A revolução é obsessão, loucura. Obsessão, loucura que atacam a personalidade, paralisam sua liberdade, acarretam uma submissão completa a uma corrente impessoal e inumana.
Os próprios dirigentes da revolução não sabem qual o espírito que os conduz.
Aparentemente ativos, na verdade eles são passivos, seu espírito está em poder de demônios que eles desencadearam no fundo de si mesmos.
Joseph de Maistre, no seu livro "Considerações sobre a França", fez ressaltar a propósito da Revolução francesa este caráter passivo dos chefes da revolução.
A imagem humana altera-se na revolução. O homem perde sua liberdade, torna-se escravo dos espíritos elementares.
O homem se revolta, mas não tem mais sua autonomia, Está em poder de um senhor estranho, inumano, impessoal.
Nisto está o segredo da revolução. E nisto aparece sua falta de humanidade.

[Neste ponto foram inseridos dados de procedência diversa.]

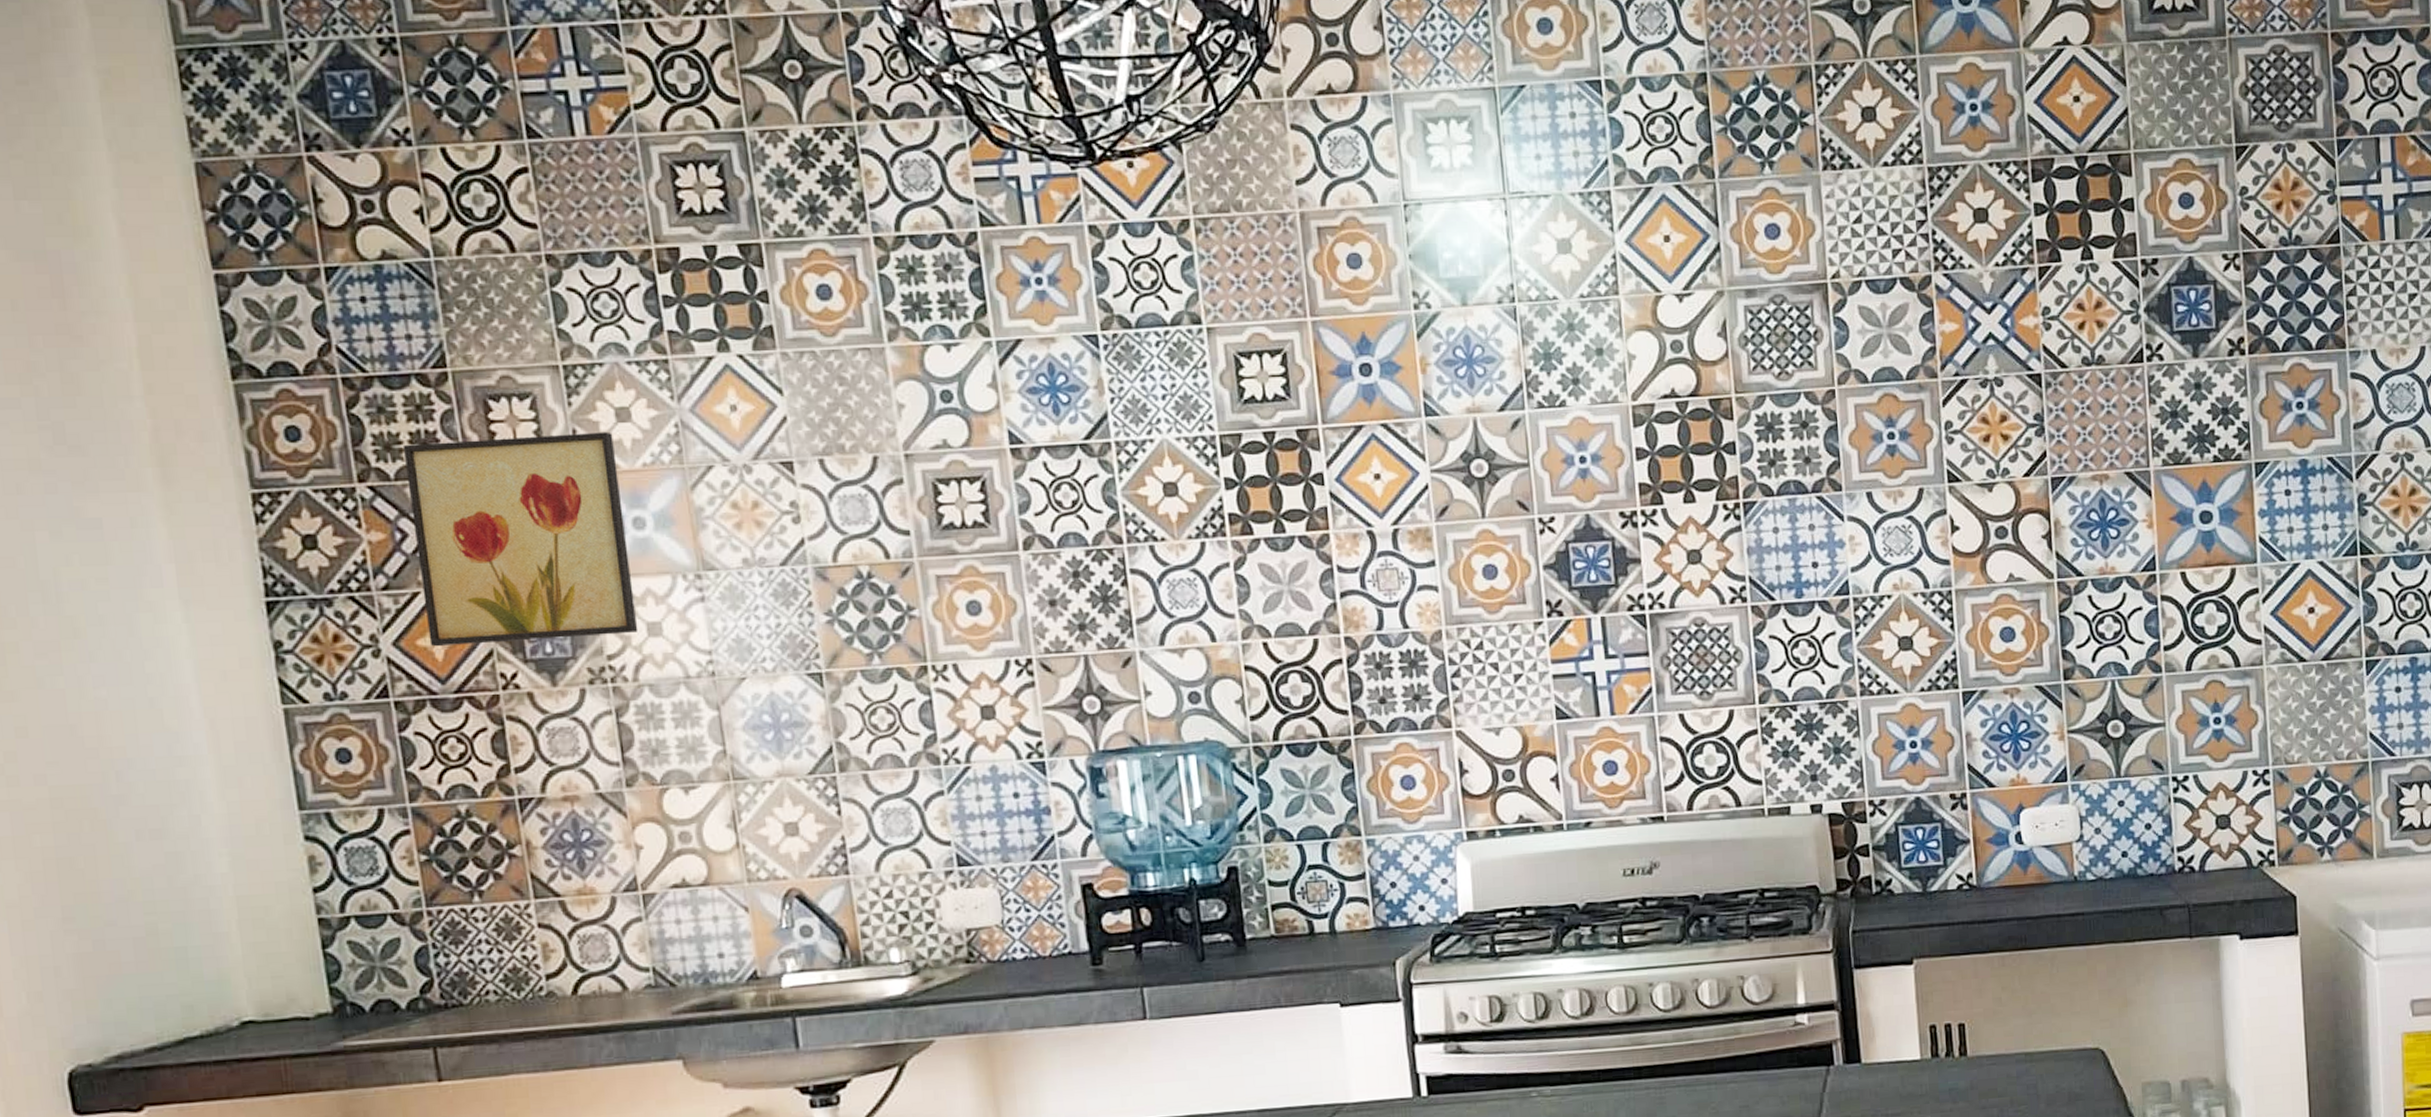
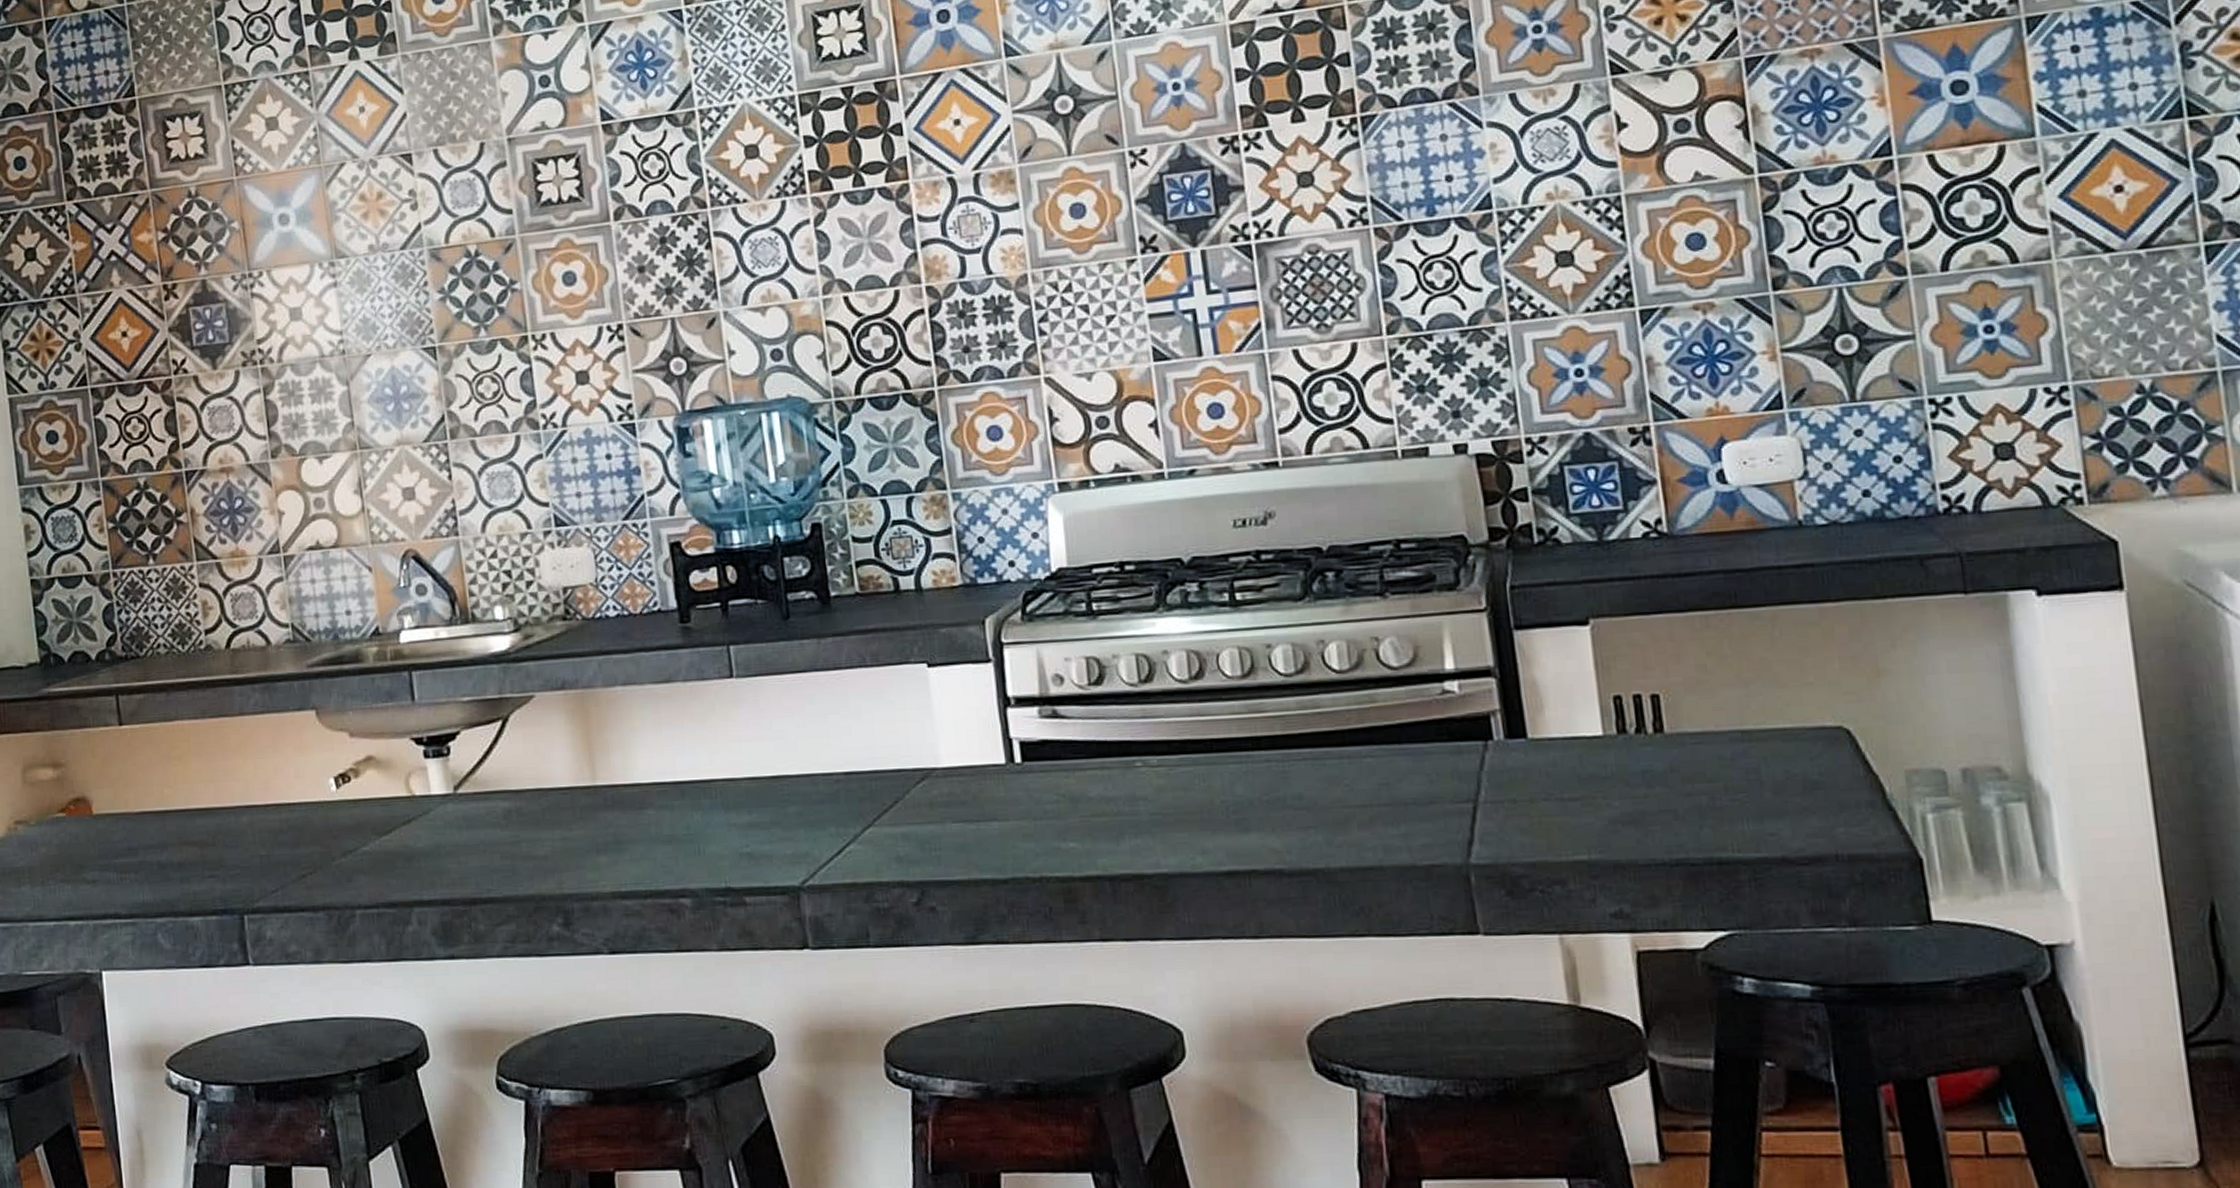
wall art: present [402,431,639,647] -> none [100,140,283,339]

O homem que se deixasse guiar por sua liberdade espiritual, por sua força criadora de qualidade individual, não poderia ser presa de correntes revolucionárias.
É daí que vêm a desonra, a ausência de opinião particular, o despotismo de uns e a escravidão de outros.
Pelo próprio caráter de sua concepção de mundo, Dostoiévski opõe à revolução o princípio pessoal, o valor qualitativo e o preço absoluto da personalidade.
Ele denuncia a mentira anticristã do coletivismo impessoal e inumano, a falsa universalidade da religião do socialismo.